Men Without Women
This book was a gift so it will be one of the few books I will keep with me wherever I live. I never buy books but prefer renting them. And what better author to have other than Haruki Murakami. 🙂
He is one of my favorite authors and his books transcend the laws and boundaries defined by nature. But this one is a series of short stories (seven, to be precise) of men who have lost the women in their lives.
The causes vary and the reaction of the men to these losses vary as well, but what remains constant is Murakami’s fluency and wry humor. To understand the men in this book, one has to go beyond the words and understand how these tragedies have shaped their lives.

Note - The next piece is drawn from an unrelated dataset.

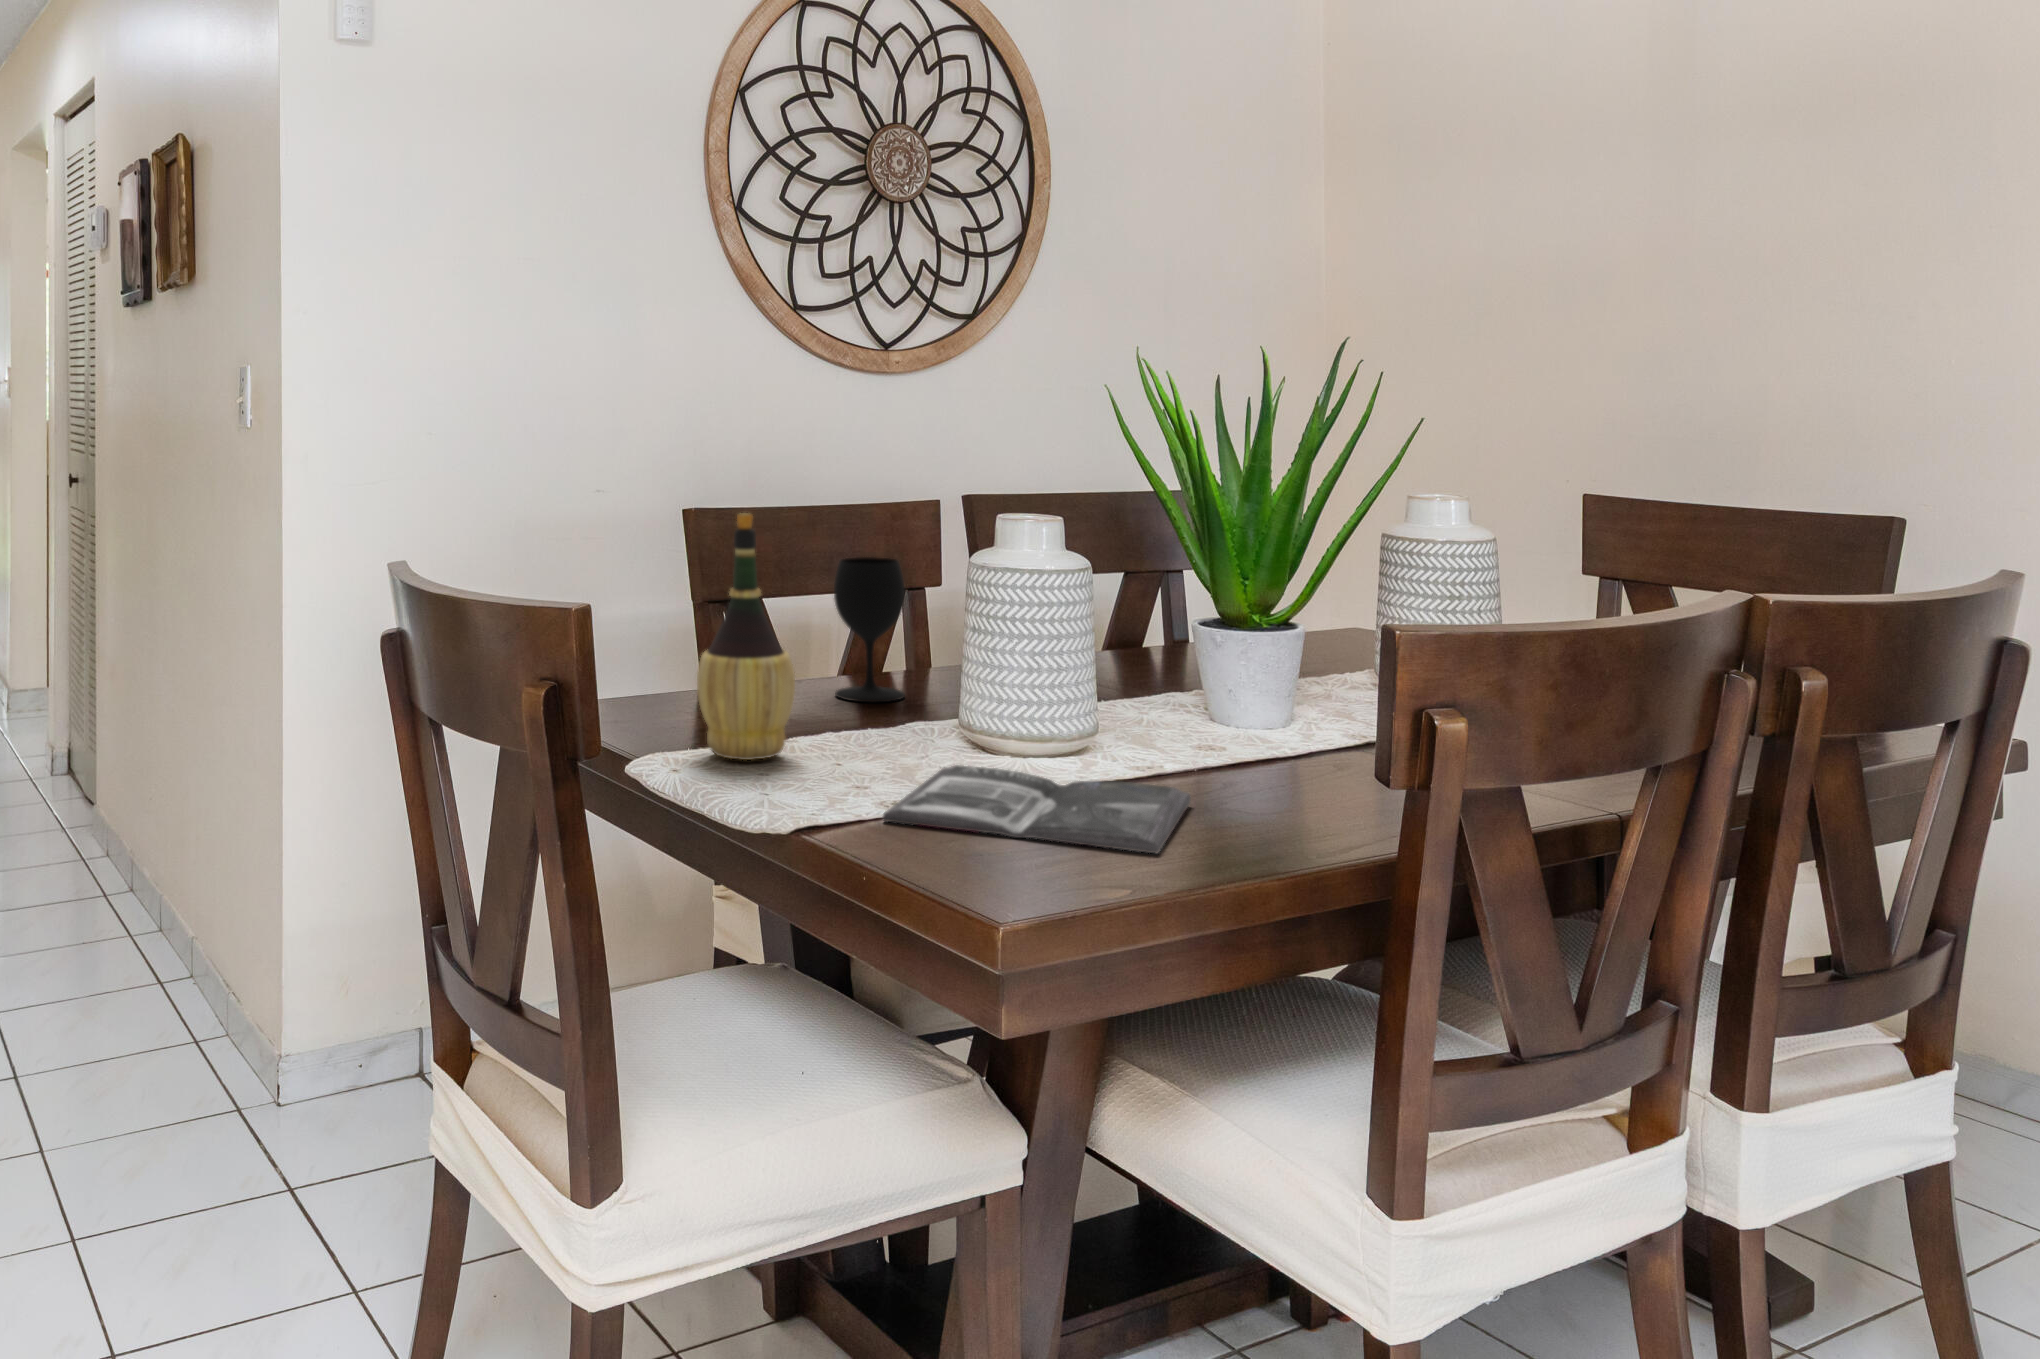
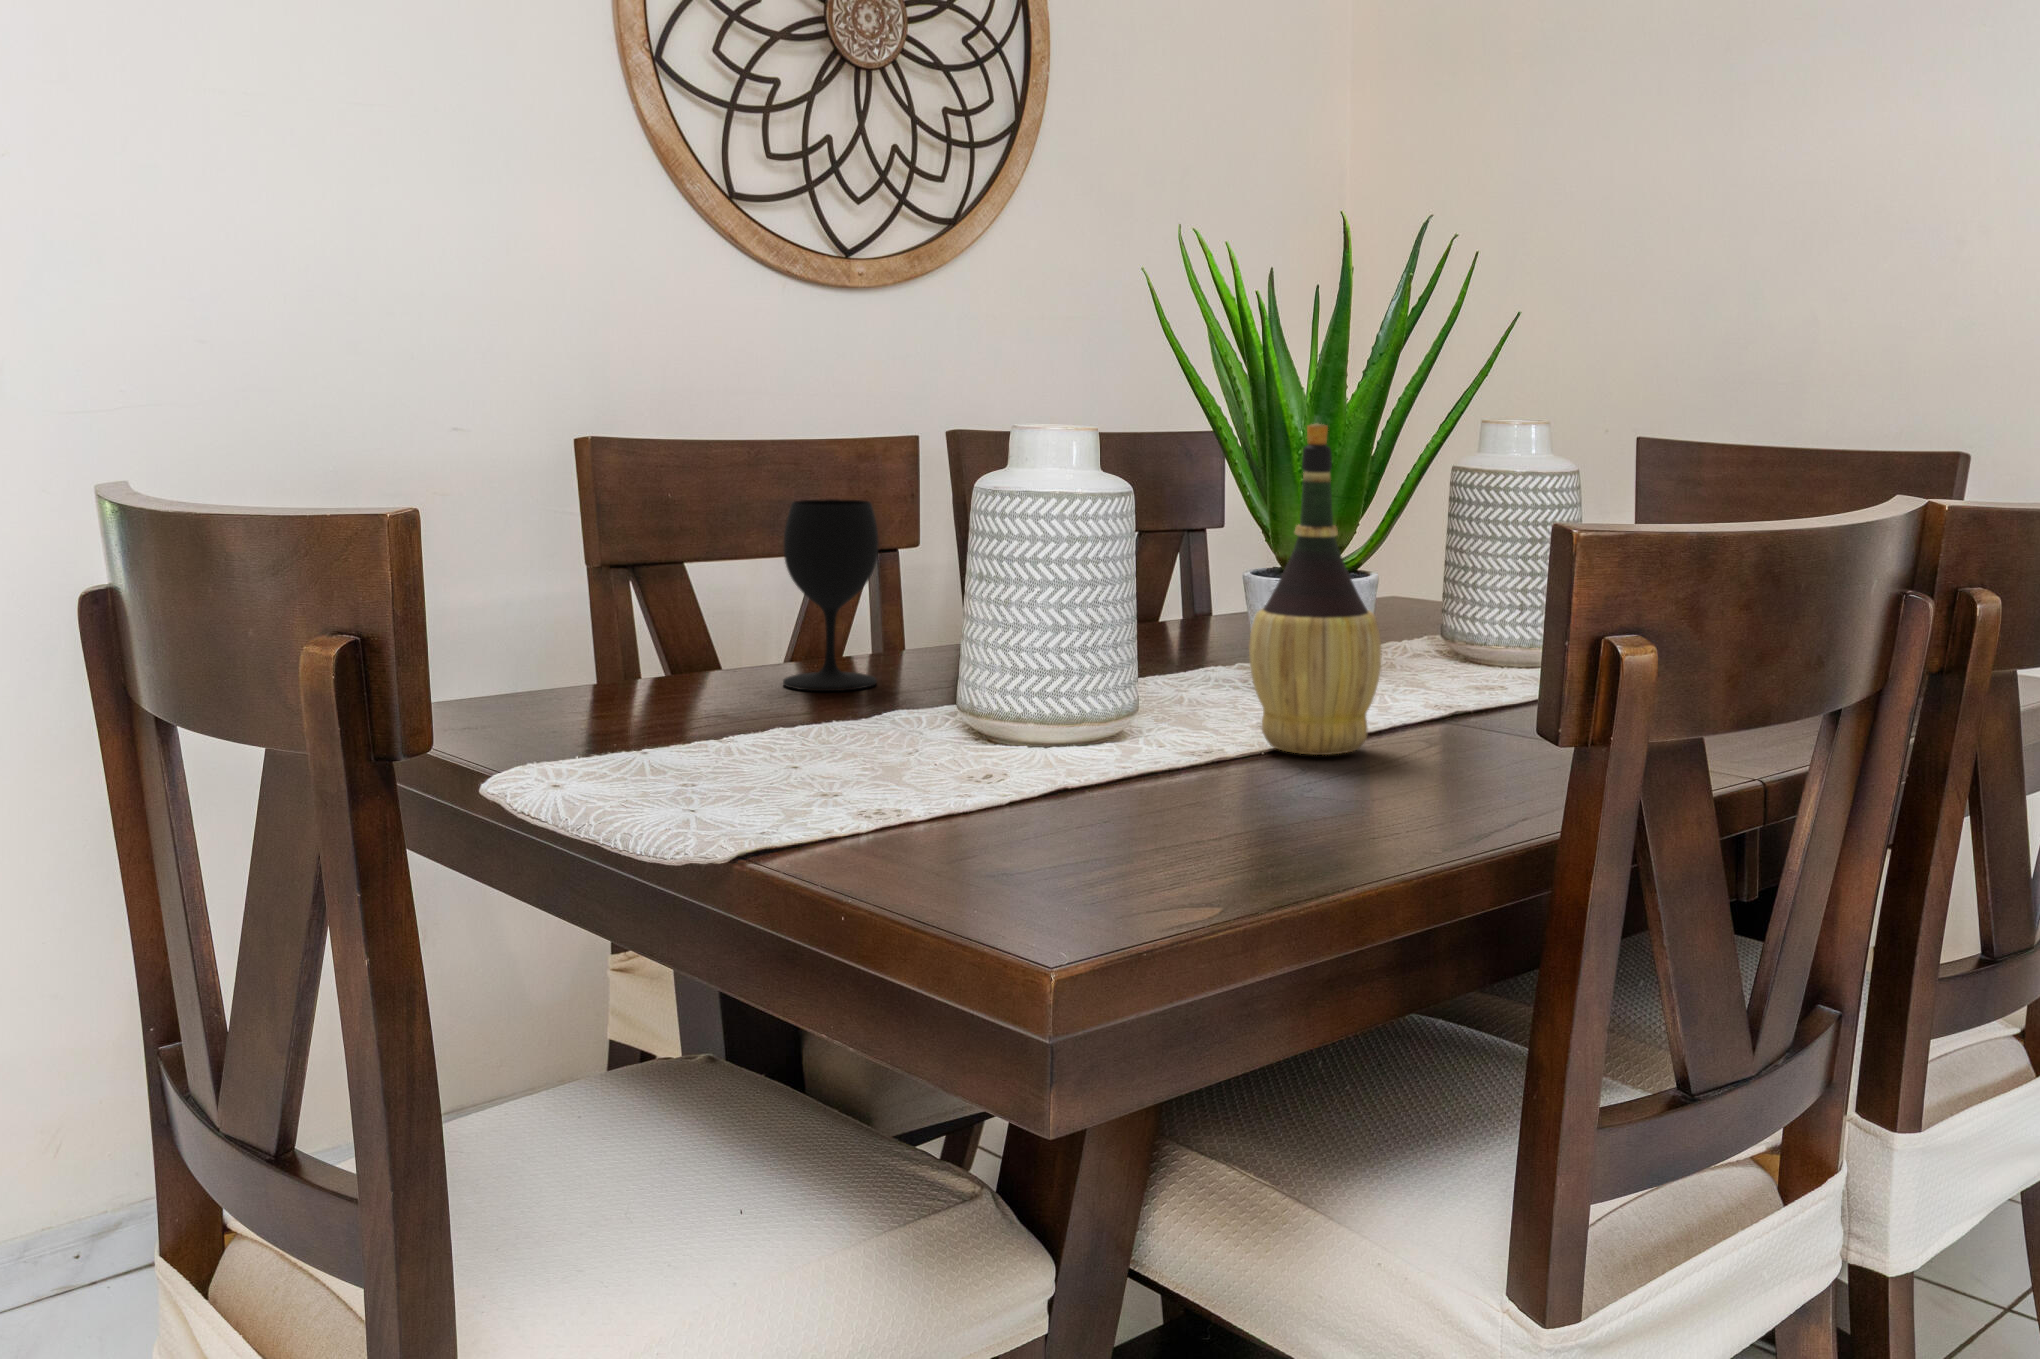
wine bottle: present [697,513,795,760] -> present [1249,424,1382,755]
magazine: present [883,765,1191,853] -> none [862,760,1269,859]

These are stories of men without women; Of men who had these women but lost them in tragic circumstances; Stories of men dealing with loneliness. These men are a reflection of all men and how we would react to tragedy and loneliness in our own lives; Or may have already reacted to loneliness.
Murakami had said that writing a novel is like planting a forest and writing short stories is like planting a garden. His garden gives the same shade as a forest.
The Ministry of Utmost Happiness
A lot has been said about Arundhati Roy’s new novel, her first since the Booker-prize winning God of Small Things.
Since her first novel, she has written extensively about the Indian state and its brutalities. I do not entirely support her views because this is politics and you cannot be righteous with it. Brutality goes hand-in-hand with kindness, war goes hand-in-hand with peace and politics is the game of balancing both the sides.
The Ministry of Utmost Happiness is set in an India which she has seen and written about over the last twenty years. The arrogant, Hindu chest-thumping Gujarat ka lalla (her words) who has gone on to become the Prime Minister despite presiding over one of the most brutal riots in his State; The India which has severely and authoritatively put down the people of Kashmir (and still does) and the Red Corridor which has exposed the unfairness of the Indian State.
Anjum, a transgender who fights her tragic life to make some sense out of it; Tilo, an architect who travels to Kashmir for her love for Musa are the people who drive this story which is set against a backdrop of an India which is immoral, corrupt, brutal and uncompromising.
There is a cast of support characters as well & this motley group ends up establishing a community in a graveyard as they try to put out the fires in their own lives.
The novel takes us through a vast landscape which ends up distracting us from the stories of these people. The novel’s canvas is too big and some of it seems force-fitted. More than the individual stories, it is the nation that plays the role of the major character unlike her previous novel. Of course, all lives are shaped by external events but the focus is on those particular events rather than the characters.
In that way, it falls slightly short.